PROBLEM TO SOLVE —
According to the excerpt on dementia care, who will write forewords for the book?

These therefore follow on from my previous books ‘Living well with dementia: the importance of the person and the environment’ (CRC Press, 2014) and ‘Living better with dementia: good practice and innovation for the future’ (Jessica Kingsley Publishers, 2015).

I am honoured that the book will have forewords from Prof Sube Banerjee, Professor of Dementia, who co-authored the 2009 English dementia strategy, Lisa Rodrigues and Lucy Frost.

Whilst recent years have witnessed massive progress in dementia friendly communities in the UK and elsewhere, there has also been a greater scrutiny of ‘post diagnostic care’. This book reviews the evidence for enhancing health and wellbeing for people living with dementia, and will be useful for anyone designing, researching or using these services. The quality of residential care settings is intimately related to the philosophy and culture of care, but there is growing recognition that residential homes are part of an extended system of the provision of healthcare including the acute hospital. People living with dementia are entitled to the best standards of health care, for both physical and mental health, but also need their life story and identity to be respected. The book concludes by evaluating critically what features of the healthcare system might be desirable to encourage independent living (including at home) and integrated health, and why palliative care and specialist nursing must be a key factor in the design of care pathways at both a national and local level.

A detailed consideration of end of life care and life story, whilst introduced in this text, is beyond the scope of this book. They are covered elsewhere in detail by future books from Jessica Kingsley Publishers.

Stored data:
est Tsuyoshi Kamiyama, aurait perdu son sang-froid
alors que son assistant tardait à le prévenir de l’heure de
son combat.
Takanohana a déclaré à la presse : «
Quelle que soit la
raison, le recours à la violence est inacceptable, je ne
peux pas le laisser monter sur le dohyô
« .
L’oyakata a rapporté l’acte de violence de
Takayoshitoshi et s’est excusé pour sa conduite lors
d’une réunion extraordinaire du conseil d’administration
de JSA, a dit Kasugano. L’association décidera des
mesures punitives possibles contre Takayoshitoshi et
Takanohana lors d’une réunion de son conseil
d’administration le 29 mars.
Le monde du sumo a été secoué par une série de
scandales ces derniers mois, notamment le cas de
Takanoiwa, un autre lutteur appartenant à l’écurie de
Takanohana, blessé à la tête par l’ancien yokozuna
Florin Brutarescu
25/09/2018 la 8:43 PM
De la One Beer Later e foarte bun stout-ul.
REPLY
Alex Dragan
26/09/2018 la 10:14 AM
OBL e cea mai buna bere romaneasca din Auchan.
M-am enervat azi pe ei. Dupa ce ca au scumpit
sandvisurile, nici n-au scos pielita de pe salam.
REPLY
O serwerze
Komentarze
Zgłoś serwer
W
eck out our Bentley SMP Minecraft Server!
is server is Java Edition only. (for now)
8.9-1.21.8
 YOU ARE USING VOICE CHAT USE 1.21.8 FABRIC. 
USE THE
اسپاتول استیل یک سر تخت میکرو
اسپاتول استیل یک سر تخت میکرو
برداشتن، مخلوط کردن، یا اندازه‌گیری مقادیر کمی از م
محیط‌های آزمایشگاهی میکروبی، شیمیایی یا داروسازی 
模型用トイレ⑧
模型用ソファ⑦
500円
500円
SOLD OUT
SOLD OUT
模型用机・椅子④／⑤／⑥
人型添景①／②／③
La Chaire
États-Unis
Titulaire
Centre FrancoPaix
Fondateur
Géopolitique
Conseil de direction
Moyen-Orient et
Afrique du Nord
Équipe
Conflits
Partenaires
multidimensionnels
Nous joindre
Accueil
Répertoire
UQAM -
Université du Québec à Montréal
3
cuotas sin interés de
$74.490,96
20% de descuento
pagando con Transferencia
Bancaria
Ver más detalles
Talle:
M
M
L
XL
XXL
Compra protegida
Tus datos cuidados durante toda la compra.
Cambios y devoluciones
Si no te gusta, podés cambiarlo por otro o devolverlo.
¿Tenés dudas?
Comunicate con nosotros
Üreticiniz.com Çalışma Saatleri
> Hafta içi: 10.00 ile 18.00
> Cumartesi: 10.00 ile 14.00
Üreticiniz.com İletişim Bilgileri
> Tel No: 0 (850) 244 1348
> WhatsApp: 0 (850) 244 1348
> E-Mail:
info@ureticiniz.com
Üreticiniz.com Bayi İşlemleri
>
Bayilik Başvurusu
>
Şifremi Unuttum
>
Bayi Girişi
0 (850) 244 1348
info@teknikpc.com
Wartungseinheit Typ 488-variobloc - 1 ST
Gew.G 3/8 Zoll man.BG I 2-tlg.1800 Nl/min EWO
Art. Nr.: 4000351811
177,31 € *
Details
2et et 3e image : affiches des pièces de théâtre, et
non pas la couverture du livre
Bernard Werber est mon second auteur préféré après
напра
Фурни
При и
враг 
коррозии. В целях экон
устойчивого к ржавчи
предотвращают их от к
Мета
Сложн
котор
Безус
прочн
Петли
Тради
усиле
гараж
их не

REPLY —
Prof Sube Banerjee, Lisa Rodrigues and Lucy Frost.